Sistem Perekonomian Bali Kuno

Mayoritas penduduk Bali Kuno hidup dari penghasilan sektor agraris : pertanian, peternakan, perikanan, dan mengumpulkan hasil hutan. Sebagian kecil penduduk hidup dari sektor perdagangan sebagai pengepul hasil bumi trutama beras, untuk dijual kepada saudagar-saudagar Cina.

Sebaliknya mereka membeli barang-barang kelontong dan barang-barang kerajinan dari pedagang-pedagang Cina seperti kain, porselain, pecah-belah, dan keperluan rumah tangga lainnya.
Perdagangan di pantai utara Pulau Bali lebih ramai dari pantai selatan, karena kesibukan lalu lintas kapal-kapal dagang lebih banyak di pantai utara. Jalur pelayaran di Nusantara mulai dari semenanjung Malaka menyusuri pantai timur Sumatra, pantai utara Jawa, pantai utara Bali, berbelok ke selatan di Selat Lombok, seterusnya ke Sumbawa, Sulawesi Selatan dan Maluku. Pelabuhan-pelabuhan laut di pantai utara Bali adalah : Teluk Terima, Pemuteran, Buleleng, Sangsit, Kubutambahan, dan Julah. Sedangkan pelabuhan di pantai selatan Bali hanya Sanur.
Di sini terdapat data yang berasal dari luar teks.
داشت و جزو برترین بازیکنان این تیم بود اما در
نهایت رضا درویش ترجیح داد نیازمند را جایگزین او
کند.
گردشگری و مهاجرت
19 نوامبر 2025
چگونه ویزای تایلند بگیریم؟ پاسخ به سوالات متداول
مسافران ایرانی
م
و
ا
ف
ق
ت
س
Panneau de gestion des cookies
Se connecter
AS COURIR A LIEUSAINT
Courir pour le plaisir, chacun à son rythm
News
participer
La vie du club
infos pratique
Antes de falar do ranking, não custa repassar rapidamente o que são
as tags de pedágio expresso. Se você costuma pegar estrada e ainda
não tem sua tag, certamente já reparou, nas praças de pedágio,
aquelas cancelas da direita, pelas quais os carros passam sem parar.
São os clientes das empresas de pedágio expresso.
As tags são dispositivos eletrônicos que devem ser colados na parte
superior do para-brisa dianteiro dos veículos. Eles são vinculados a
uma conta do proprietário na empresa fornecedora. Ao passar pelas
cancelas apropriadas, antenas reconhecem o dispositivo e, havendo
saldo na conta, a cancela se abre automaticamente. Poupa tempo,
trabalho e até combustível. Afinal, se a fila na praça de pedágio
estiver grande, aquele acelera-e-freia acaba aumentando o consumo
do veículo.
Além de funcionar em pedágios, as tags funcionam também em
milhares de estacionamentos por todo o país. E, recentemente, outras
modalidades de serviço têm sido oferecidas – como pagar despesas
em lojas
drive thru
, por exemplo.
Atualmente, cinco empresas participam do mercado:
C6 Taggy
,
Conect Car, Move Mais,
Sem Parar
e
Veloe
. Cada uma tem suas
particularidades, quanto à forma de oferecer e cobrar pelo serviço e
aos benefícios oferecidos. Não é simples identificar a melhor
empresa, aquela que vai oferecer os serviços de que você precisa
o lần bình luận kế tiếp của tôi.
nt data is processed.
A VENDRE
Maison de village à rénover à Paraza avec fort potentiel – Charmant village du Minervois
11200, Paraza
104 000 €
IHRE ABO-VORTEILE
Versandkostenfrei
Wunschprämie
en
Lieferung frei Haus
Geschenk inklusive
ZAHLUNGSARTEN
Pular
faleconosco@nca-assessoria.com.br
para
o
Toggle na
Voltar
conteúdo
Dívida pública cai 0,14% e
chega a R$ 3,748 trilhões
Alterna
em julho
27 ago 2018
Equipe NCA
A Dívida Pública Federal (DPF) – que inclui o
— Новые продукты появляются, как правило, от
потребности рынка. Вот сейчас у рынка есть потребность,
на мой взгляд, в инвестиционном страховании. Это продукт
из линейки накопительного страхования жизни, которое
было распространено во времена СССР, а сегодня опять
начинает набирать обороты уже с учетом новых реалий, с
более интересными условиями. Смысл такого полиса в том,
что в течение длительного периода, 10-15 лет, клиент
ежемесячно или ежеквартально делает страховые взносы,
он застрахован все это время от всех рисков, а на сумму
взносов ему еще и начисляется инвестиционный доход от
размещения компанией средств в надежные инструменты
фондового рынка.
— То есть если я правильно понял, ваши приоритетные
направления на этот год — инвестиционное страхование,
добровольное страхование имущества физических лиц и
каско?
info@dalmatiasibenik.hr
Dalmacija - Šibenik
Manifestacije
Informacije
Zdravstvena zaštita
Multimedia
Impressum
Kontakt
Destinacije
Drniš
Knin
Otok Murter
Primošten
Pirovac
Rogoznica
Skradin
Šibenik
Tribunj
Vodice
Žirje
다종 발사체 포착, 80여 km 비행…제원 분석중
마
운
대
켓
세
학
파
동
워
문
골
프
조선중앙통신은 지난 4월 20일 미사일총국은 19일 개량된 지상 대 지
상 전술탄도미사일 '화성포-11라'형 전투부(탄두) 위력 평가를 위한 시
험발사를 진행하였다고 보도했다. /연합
Jalur perdagangan di daratan pulau Bali bermula dari pelabuhan menuju ke pegunungan. Dari Teluk Terima, jalur darat menuju Desa-Desa : Busungbiu, Munduk, Tamblingan, Candi Kuning, terus ke Tabanan. Dari Pemuteran mengikuti jalur yang sama dengan jalur Teluk Terima. Dari Buleleng, ada jalur ke : Gitgit, Wanagiri, Buyan, Candi Kuning, terus bersatu dengan jalur ke Tabanan. Dari Sangsit, Kubutambahan dan Julah, jalur yang paling ramai menuju Desa-Desa pegunungan bagian timur, akhirnya menuju pusat kerajaan di Cintamani, dan Bedahulu. 
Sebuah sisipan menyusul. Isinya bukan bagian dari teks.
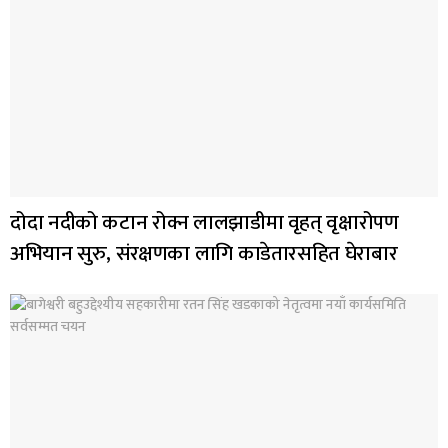
दोदा नदीको कटान रोक्न लालझाडीमा वृहत् वृक्षारोपण
अभियान सुरु, संरक्षणका लागि काडेतारसहित घेराबार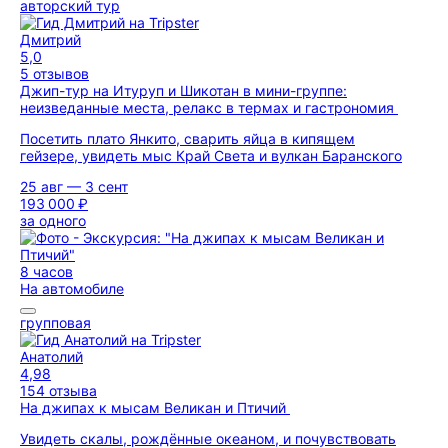
авторский тур
Дмитрий
5,0
5 отзывов
Джип-тур на Итуруп и Шикотан в мини-группе:
неизведанные места, релакс в термах и гастрономия
Посетить плато Янкито, сварить яйца в кипящем
гейзере, увидеть мыс Край Света и вулкан Баранского
25 авг — 3 сент
193 000 ₽
за одного
8 часов
На автомобиле
групповая
Анатолий
4,98
154 отзыва
На джипах к мысам Великан и Птичий
Увидеть скалы, рождённые океаном, и почувствовать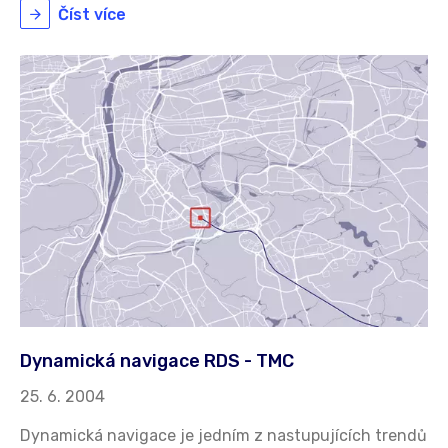
Číst více
Dynamická navigace RDS - TMC
25. 6. 2004
Dynamická navigace je jedním z nastupujících trendů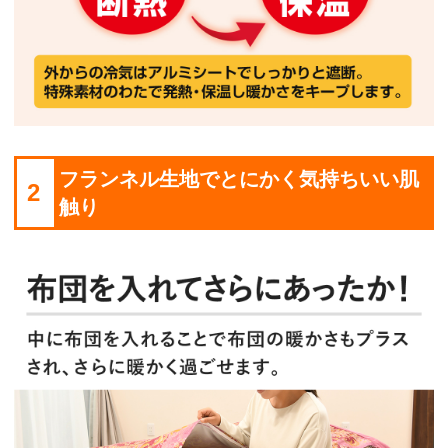
フランネル生地でとにかく気持ちいい肌
2
触り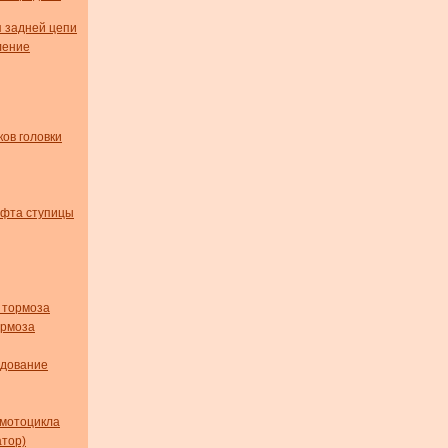
я задней цепи
ление
ов головки
юфта ступицы
 тормоза
ормоза
удование
мотоцикла
тор)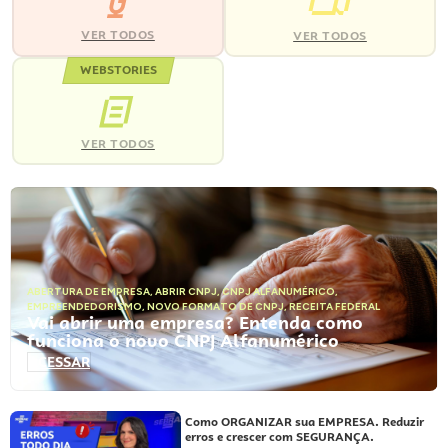
VER TODOS
VER TODOS
WEBSTORIES
VER TODOS
ABERTURA DE EMPRESA
,
ABRIR CNPJ
,
CNPJ ALFANUMÉRICO
,
EMPREENDEDORISMO
,
NOVO FORMATO DE CNPJ
,
RECEITA FEDERAL
Vai abrir uma empresa? Entenda como
funciona o novo CNPJ Alfanumérico
ACESSAR
Como ORGANIZAR sua EMPRESA. Reduzir
erros e crescer com SEGURANÇA.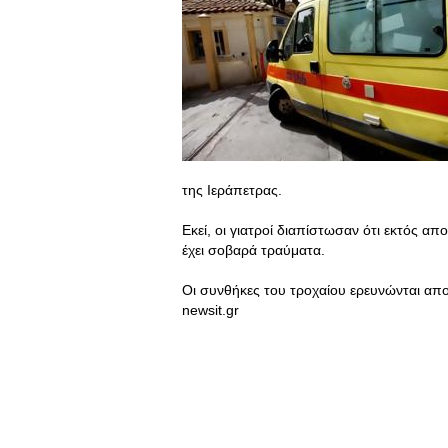
της Ιεράπετρας.
Εκεί, οι γιατροί διαπίστωσαν ότι εκτός απ
έχει σοβαρά τραύματα.
Οι συνθήκες του τροχαίου ερευνώνται απο 
newsit.gr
Awalnya perdagangan dilakukan secara barter, yakni tukar-menukar barang (mepurup-purup), karena Raja-Raja tidak menciptakan mata uang bagi negerinya.
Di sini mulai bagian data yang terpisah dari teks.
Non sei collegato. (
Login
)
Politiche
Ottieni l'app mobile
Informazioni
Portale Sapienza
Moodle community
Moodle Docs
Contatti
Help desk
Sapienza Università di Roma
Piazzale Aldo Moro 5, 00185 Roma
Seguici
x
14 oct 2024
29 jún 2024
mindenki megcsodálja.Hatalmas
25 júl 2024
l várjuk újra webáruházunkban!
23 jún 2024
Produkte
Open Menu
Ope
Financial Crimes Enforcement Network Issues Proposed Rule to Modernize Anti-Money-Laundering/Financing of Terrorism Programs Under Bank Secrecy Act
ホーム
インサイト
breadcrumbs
Kedatangan saudagar-saudagar Cina yang membawa mata uang Cina serta mengajarkan kepada penduduk Bali Kuna system jual-beli menggunakan uang kartal, menarik perhatian Raja Udayana.
System ini dinilai baik karena praktis, melancarkan perdagangan, dan memudahkan Raja memungut pajak.
Walaupun penduduk telah mengenal dan menggunakan mata uang Cina sebelum pemerintahan Sri Ugrasena, namun Raja Udayana-lah pada tahun 989 Masehi yang secara resmi menetapkan berlakunya mata uang Cina sebagai uang kartal atau alat tukar yang syah. Orang Bali Kuna menyebut mata uang itu : pis bolong sebagai alat tukar yang syah di Bali.

Dalam hubungan antara bisnis dan agama di Bali juga disebutkan :
Bisnis itu sebagai media membuka pasar untuk dapat menyalurkan produk masyarakat. Bisnis yang benar dapat memberikan lapangan kerja kepada banyak pihak. Seperti petani, peternak, pelaut, perajin, penambang.